What are your wider hopes for the industry for the next 10 years?

I hope that organisations continue to learn more about the power of taxonomies, ontologies and metadata to improve their products and services, and improve their internal processes. It is an area of technology that has its share of hype and buzzwords, but I like to cut through that to really understand what people need. Organisations generate so much content, data and information, and yet continue to waste this investment because of poor findability, poor business processes and poor understanding of the value of their stuff.

The e-commerce sector is more aware than ever that if they don't describe their products accurately, fully, and in line with their customers’ mental models, then those customers will either find an alternative site, or not buy at all. Public sector organisations deal with lots of information coming in from and going out to other agencies, as well as circulating inside the organisation. With good tagging, this information can be found, used and reused more easily. Media companies use taxonomies to manage their text, images and videos so that it can be distributed across any number of channels. I am seeing more and more job postings for taxonomy and semantic skillsets; I hope this trend continues.

Lastly, do you have any fascinating hobbies or pastimes you want to tell us about?

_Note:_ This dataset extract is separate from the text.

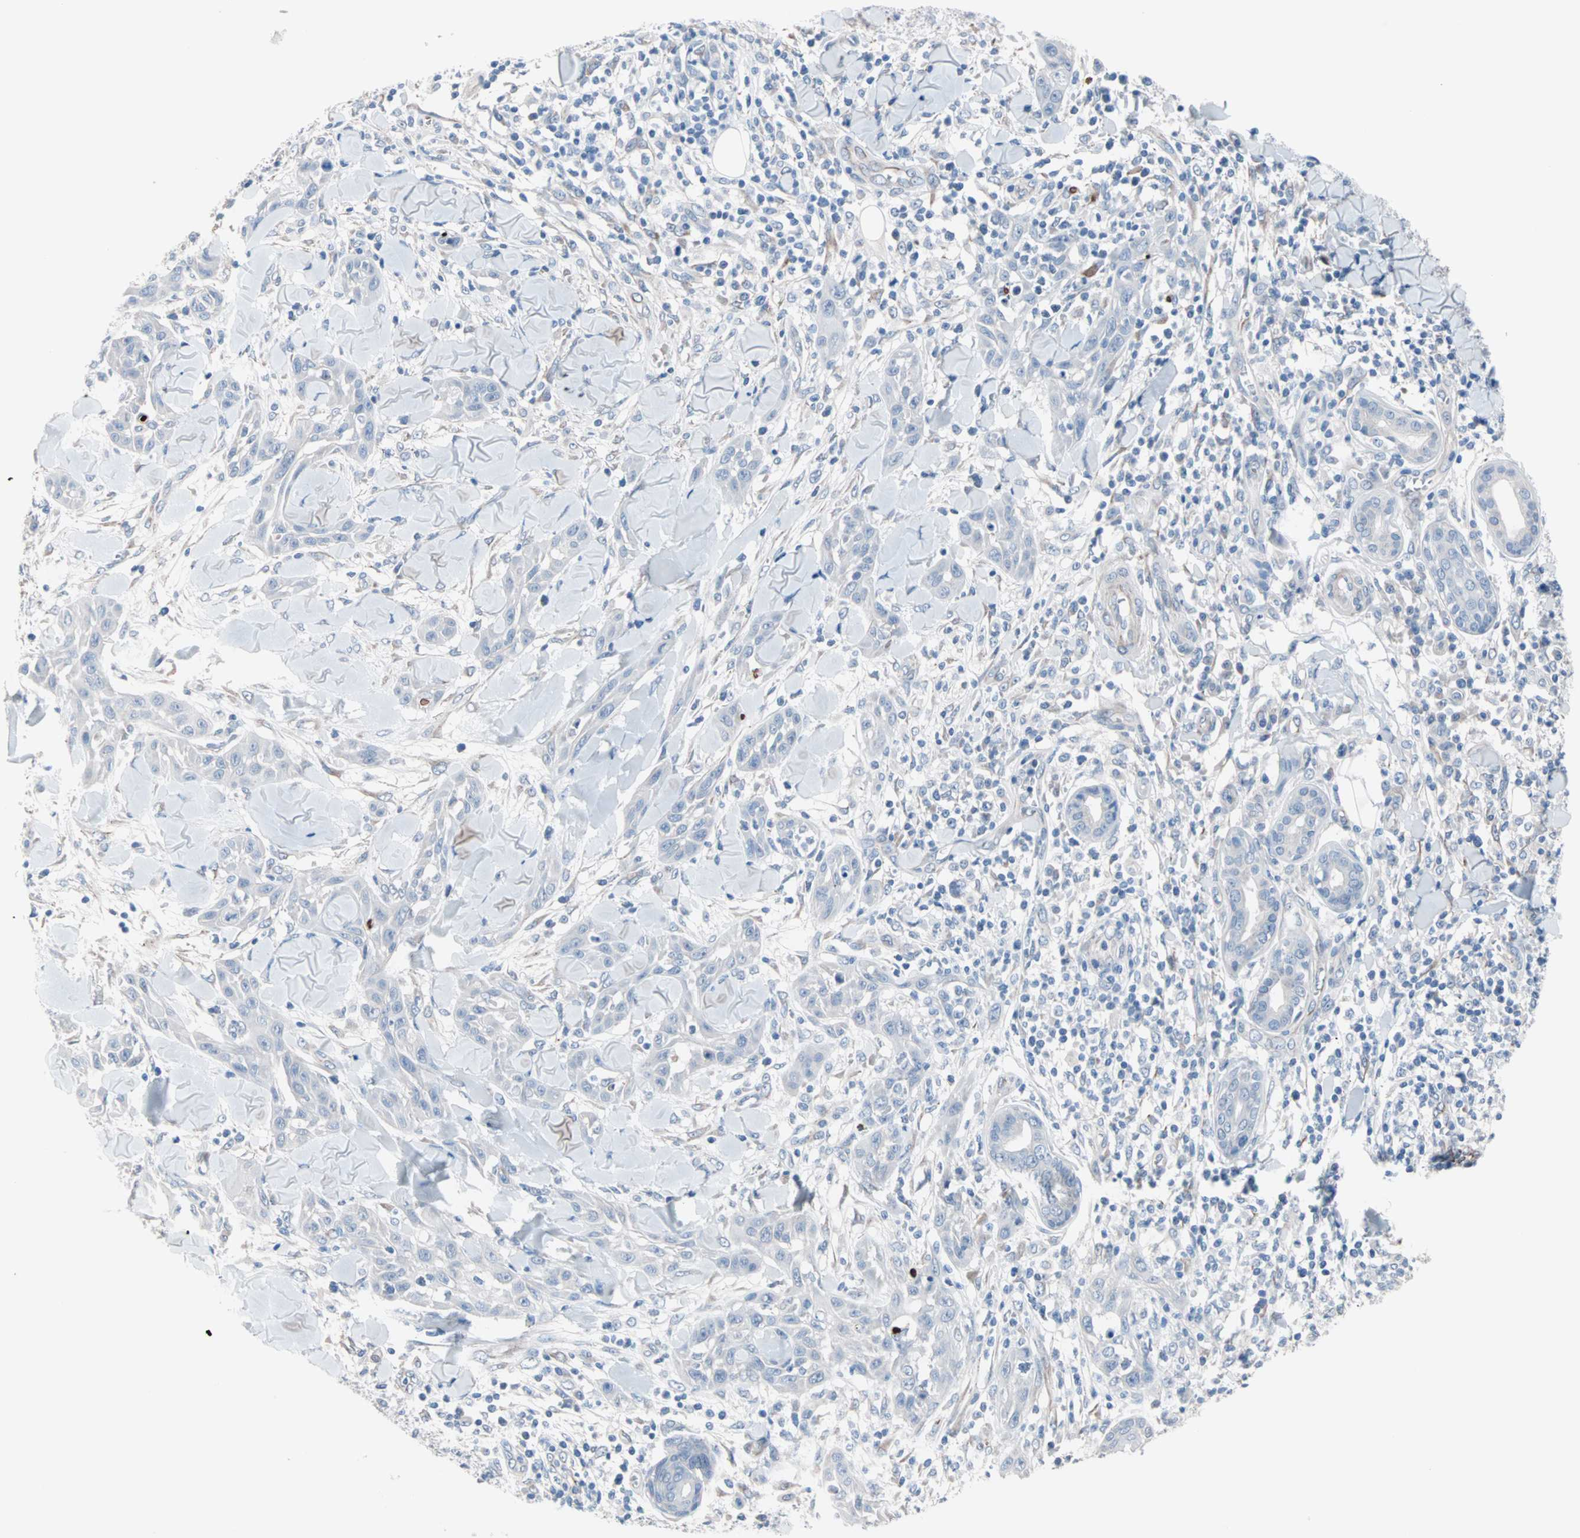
{"staining": {"intensity": "negative", "quantity": "none", "location": "none"}, "tissue": "skin cancer", "cell_type": "Tumor cells", "image_type": "cancer", "snomed": [{"axis": "morphology", "description": "Squamous cell carcinoma, NOS"}, {"axis": "topography", "description": "Skin"}], "caption": "Image shows no significant protein positivity in tumor cells of skin cancer (squamous cell carcinoma).", "gene": "ULBP1", "patient": {"sex": "male", "age": 24}}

When I'm not taxonomising, my main hobby is quizzing. I have always enjoyed a good pub quiz, but I have taken it to another level in recent years by getting into competitive league quizzing. The basic format is that you answer individual questions, with no conferring allowed, as part of a team of four, so it’s a different challenge from the pub quiz world. Like any good sports team, we have been through our share of promotions, relegations, cup runs, heroic last minute wins and heartbreaking defeats. League quizzing was a natural ‘gateway’ to going onto TV quiz shows. I have been on Mastermind twice, Only Connect, Eggheads, and have won an episode of the word game Lingo.